The problem: When a line of the entries contains the word "wire", report that line.

======

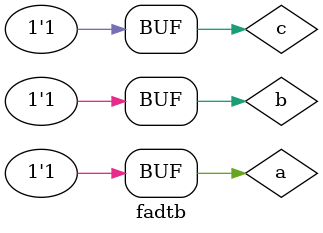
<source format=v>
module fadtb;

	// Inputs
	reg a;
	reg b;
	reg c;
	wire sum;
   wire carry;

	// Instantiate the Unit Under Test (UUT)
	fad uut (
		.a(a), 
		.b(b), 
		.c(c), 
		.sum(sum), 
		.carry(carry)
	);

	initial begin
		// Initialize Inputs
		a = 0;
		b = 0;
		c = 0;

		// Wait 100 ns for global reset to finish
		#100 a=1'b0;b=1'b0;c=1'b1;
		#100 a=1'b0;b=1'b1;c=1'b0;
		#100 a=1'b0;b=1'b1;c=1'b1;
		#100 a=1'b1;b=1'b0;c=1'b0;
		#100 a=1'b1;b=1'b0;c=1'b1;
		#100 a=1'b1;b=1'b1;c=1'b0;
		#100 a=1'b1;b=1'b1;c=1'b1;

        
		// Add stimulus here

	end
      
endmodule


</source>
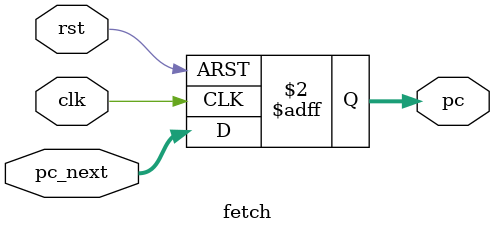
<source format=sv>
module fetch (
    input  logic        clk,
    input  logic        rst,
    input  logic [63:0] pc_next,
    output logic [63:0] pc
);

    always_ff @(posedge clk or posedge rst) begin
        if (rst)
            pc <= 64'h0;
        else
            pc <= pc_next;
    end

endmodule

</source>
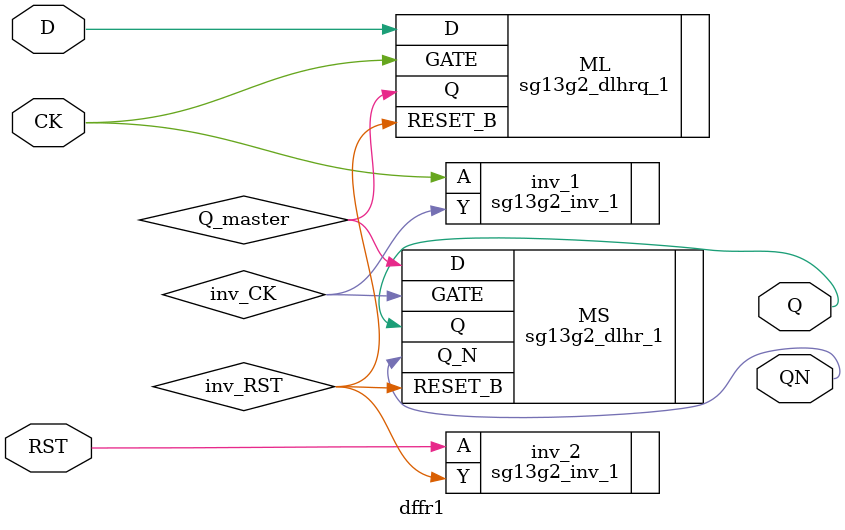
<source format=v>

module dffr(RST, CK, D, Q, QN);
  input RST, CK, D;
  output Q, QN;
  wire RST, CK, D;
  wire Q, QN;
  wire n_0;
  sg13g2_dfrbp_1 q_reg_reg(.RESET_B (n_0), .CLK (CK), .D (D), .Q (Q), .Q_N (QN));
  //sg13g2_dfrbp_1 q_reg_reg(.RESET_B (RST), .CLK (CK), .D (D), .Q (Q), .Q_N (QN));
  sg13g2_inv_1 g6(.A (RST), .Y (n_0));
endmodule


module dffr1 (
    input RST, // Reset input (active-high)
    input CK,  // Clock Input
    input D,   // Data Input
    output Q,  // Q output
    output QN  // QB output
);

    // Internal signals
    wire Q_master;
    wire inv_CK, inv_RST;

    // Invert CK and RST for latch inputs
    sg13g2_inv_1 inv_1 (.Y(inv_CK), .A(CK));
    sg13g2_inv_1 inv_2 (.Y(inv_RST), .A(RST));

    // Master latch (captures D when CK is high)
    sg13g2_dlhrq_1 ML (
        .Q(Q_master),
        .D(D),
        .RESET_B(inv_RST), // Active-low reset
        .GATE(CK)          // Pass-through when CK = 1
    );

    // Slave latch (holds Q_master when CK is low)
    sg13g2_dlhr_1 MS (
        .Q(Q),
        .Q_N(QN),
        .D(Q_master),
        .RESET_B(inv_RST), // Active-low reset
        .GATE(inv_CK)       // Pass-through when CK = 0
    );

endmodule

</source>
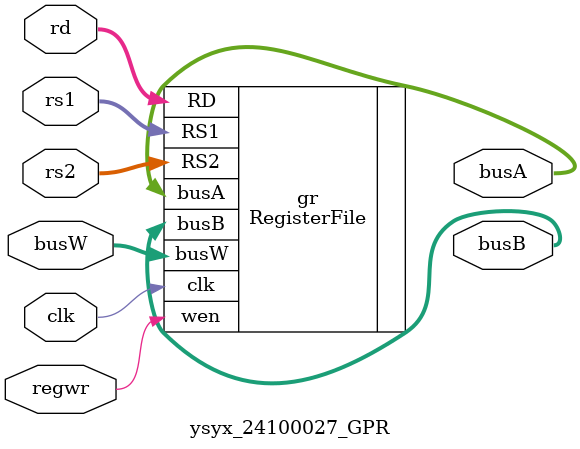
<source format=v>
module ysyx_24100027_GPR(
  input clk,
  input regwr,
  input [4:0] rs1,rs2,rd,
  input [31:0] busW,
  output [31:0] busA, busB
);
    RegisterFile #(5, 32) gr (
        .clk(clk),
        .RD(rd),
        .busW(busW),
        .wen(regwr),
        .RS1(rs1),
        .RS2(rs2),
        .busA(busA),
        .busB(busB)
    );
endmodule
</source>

======

Task response:
	wire sum;
   wire carry;
  wire RST, CK, D;
  wire Q, QN;
  wire n_0;
    wire Q_master;
    wire inv_CK, inv_RST;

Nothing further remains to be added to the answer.